9.3 Class Action & Jury Trial Waiver

All Disputes must be brought on an individual basis. You waive any right to participate in a class, collective, or representative action or arbitration, and waive any right to a jury trial.

10. Miscellaneous

10.1 Entire Agreement

This Agreement is the entire agreement between you and us and supersedes all prior understandings.

10.2 Assignment

You may not assign this Agreement without our written consent; we may assign freely. This Agreement binds permitted successors and assigns.

10.3 Rewards

We may offer incentives (“User Rewards”) for specified activities. Eligibility, criteria, and amounts are described in official Goblins documentation and may change at any time.

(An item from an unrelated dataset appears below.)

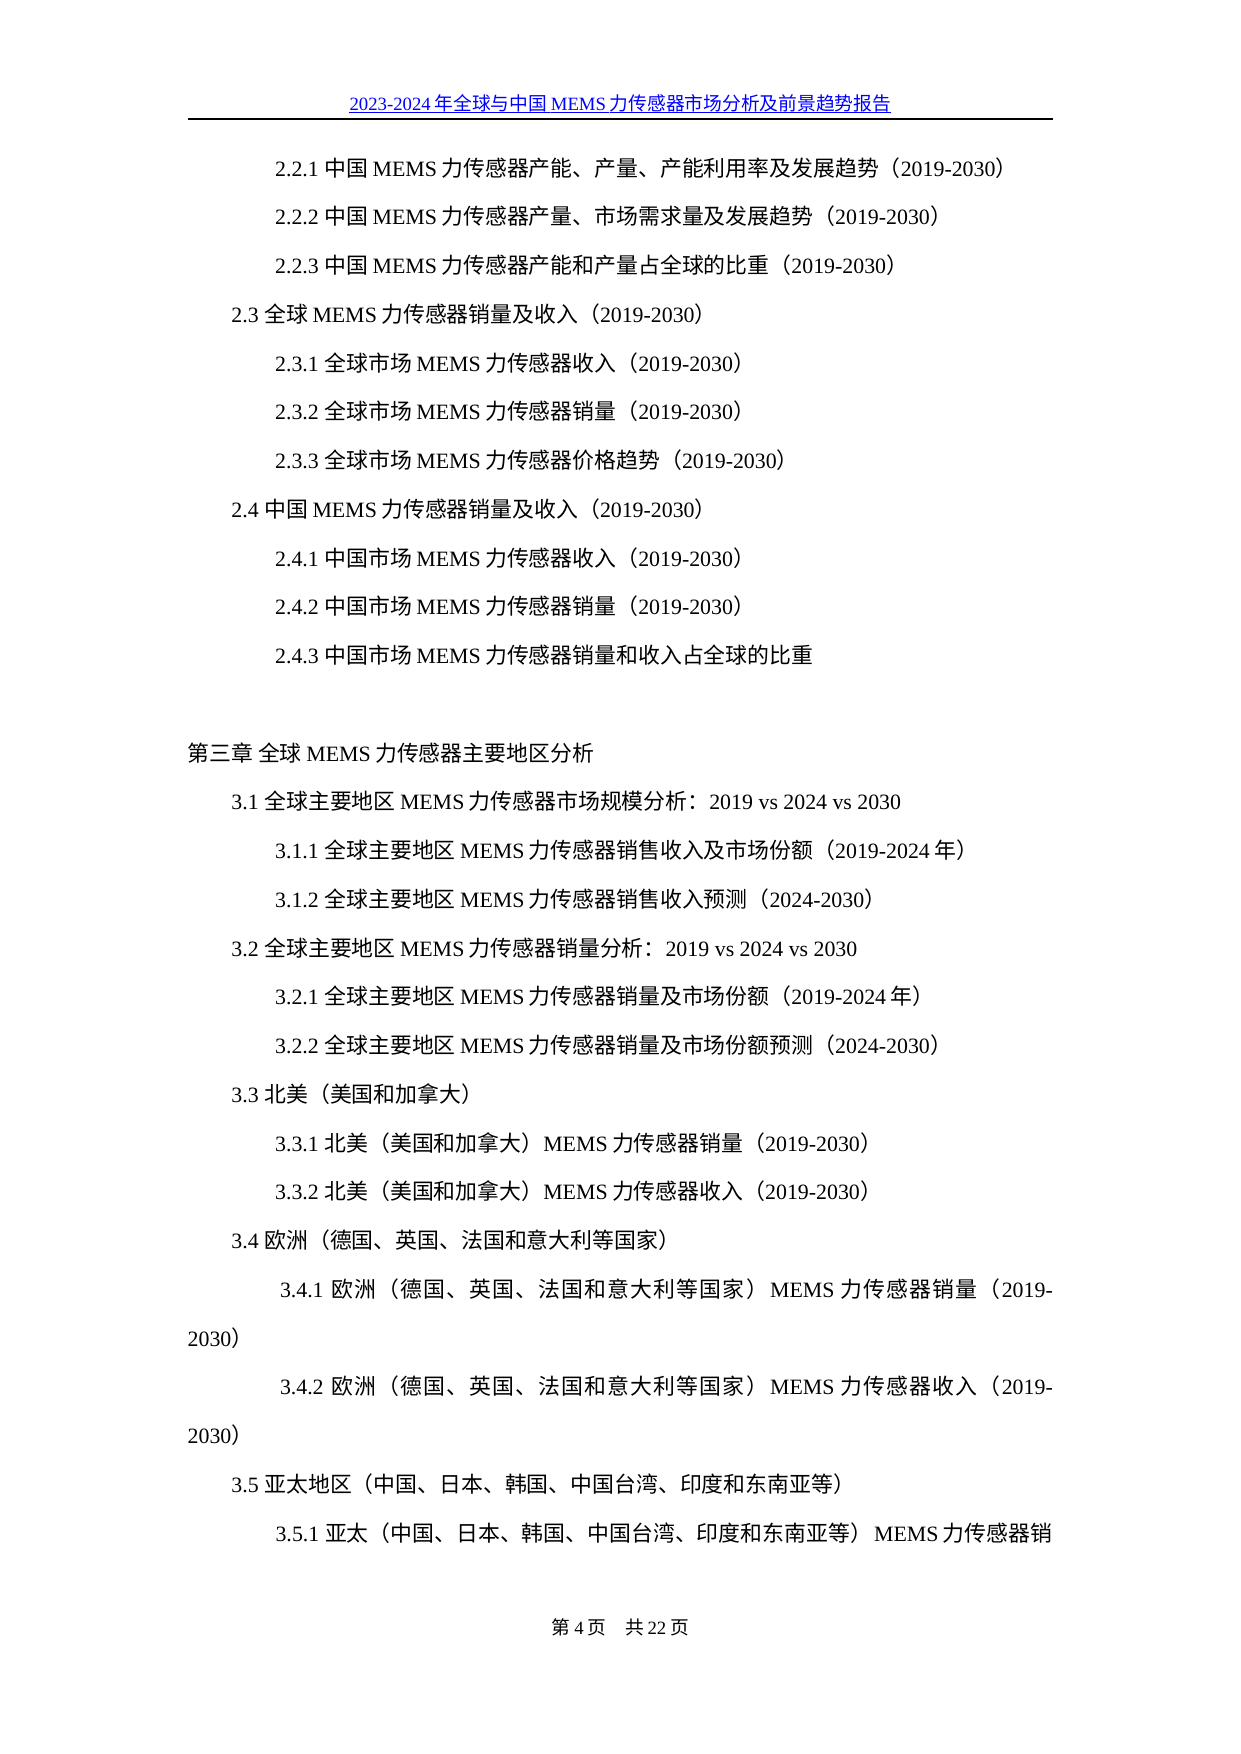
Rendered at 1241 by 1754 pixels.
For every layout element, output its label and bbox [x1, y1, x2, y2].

text [187, 150, 1053, 1548]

Rewards are granted at our commercially reasonable discretion, acting in good faith, and subject to applicable law.

10.4 Not Registered with SEC

Goblins Cash is not registered with the U.S. Securities and Exchange Commission or any other regulator. We do not broker or settle trades and cannot guarantee best execution.

10.5. Notice

We may provide general notices via our public communication channels. Legal notices must be sent to [email protected].

10.6 Severability

If any provision is unenforceable, the remaining provisions remain in effect, and the unenforceable provision will be interpreted to best accomplish its intent.